§ What you will do:
Nothing but an exact repeat of the data, with pictures removed, belongs in the answer.

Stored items
● ● ● ●
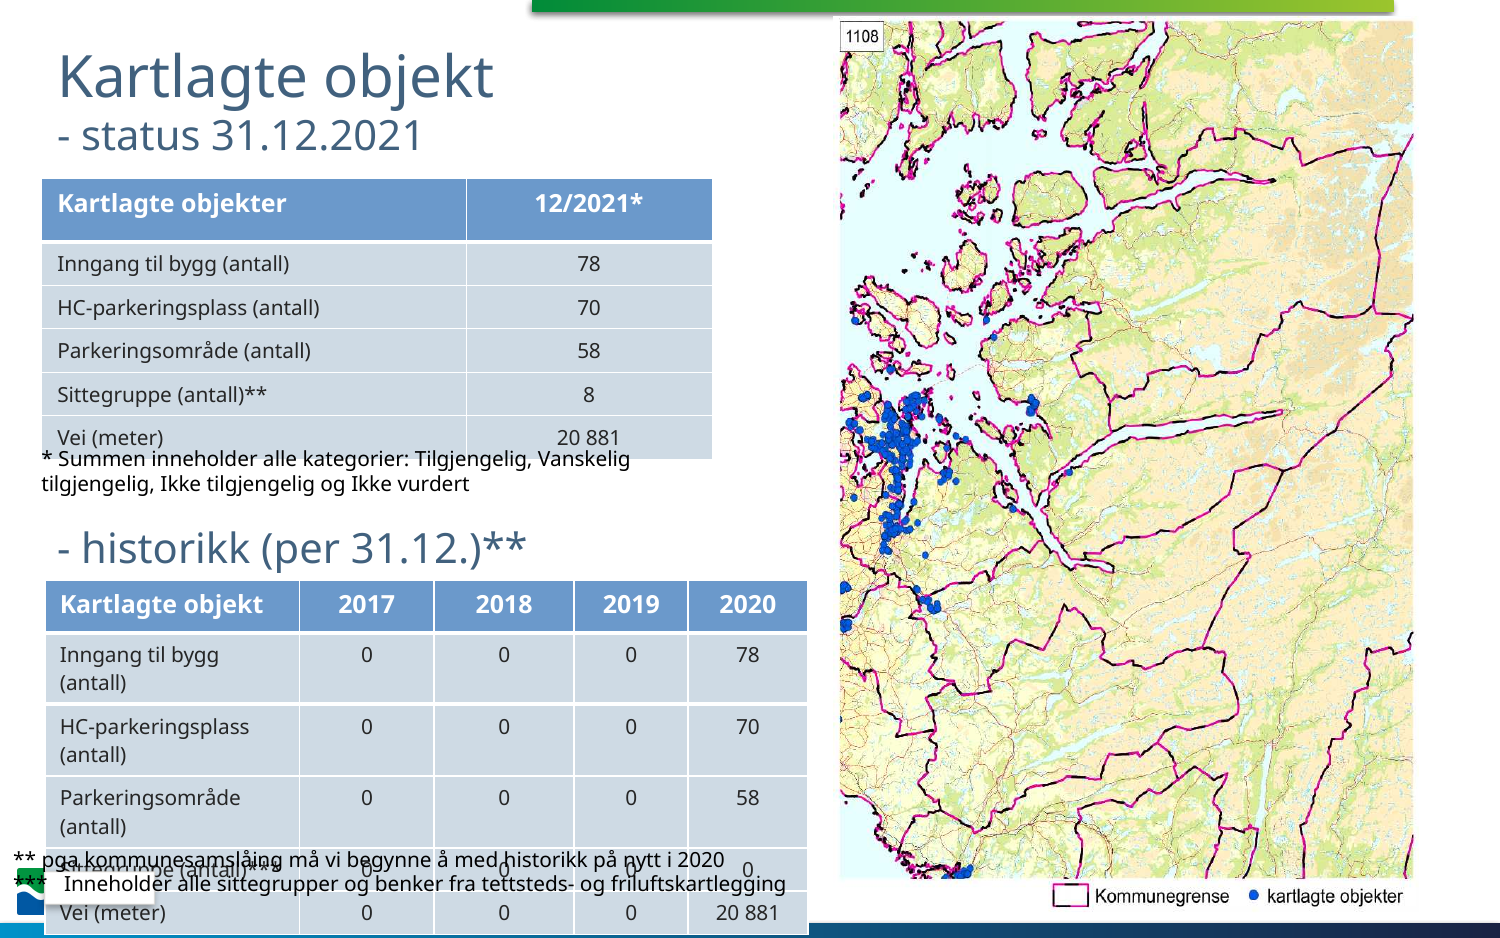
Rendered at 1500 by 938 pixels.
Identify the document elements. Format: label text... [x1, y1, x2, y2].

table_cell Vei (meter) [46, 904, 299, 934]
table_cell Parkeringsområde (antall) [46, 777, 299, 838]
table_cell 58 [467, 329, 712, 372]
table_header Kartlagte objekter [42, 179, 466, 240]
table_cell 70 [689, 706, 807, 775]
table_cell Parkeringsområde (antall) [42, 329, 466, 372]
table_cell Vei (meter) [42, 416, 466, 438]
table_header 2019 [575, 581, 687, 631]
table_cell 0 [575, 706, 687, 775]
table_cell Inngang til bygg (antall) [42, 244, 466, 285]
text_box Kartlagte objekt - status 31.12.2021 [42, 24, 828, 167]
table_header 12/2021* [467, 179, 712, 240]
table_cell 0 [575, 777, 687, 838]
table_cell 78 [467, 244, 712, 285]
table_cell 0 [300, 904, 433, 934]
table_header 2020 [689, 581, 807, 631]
● ● ● ●
§ Result below:
Rendered at 1500 by 938 pixels.
Identify the document elements. Format: label text... [x1, y1, x2, y2].

table_cell Vei (meter) [46, 904, 299, 934]
table_cell Parkeringsområde (antall) [46, 777, 299, 838]
table_cell 58 [467, 329, 712, 372]
table_header Kartlagte objekter [42, 179, 466, 240]
table_cell 70 [689, 706, 807, 775]
table_cell Parkeringsområde (antall) [42, 329, 466, 372]
table_cell Vei (meter) [42, 416, 466, 438]
table_header 2019 [575, 581, 687, 631]
table_cell 0 [575, 706, 687, 775]
table_cell Inngang til bygg (antall) [42, 244, 466, 285]
text_box Kartlagte objekt - status 31.12.2021 [42, 24, 828, 167]
table_header 12/2021* [467, 179, 712, 240]
table_cell 0 [575, 777, 687, 838]
table_cell 78 [467, 244, 712, 285]
table_cell 0 [300, 904, 433, 934]
table_header 2020 [689, 581, 807, 631]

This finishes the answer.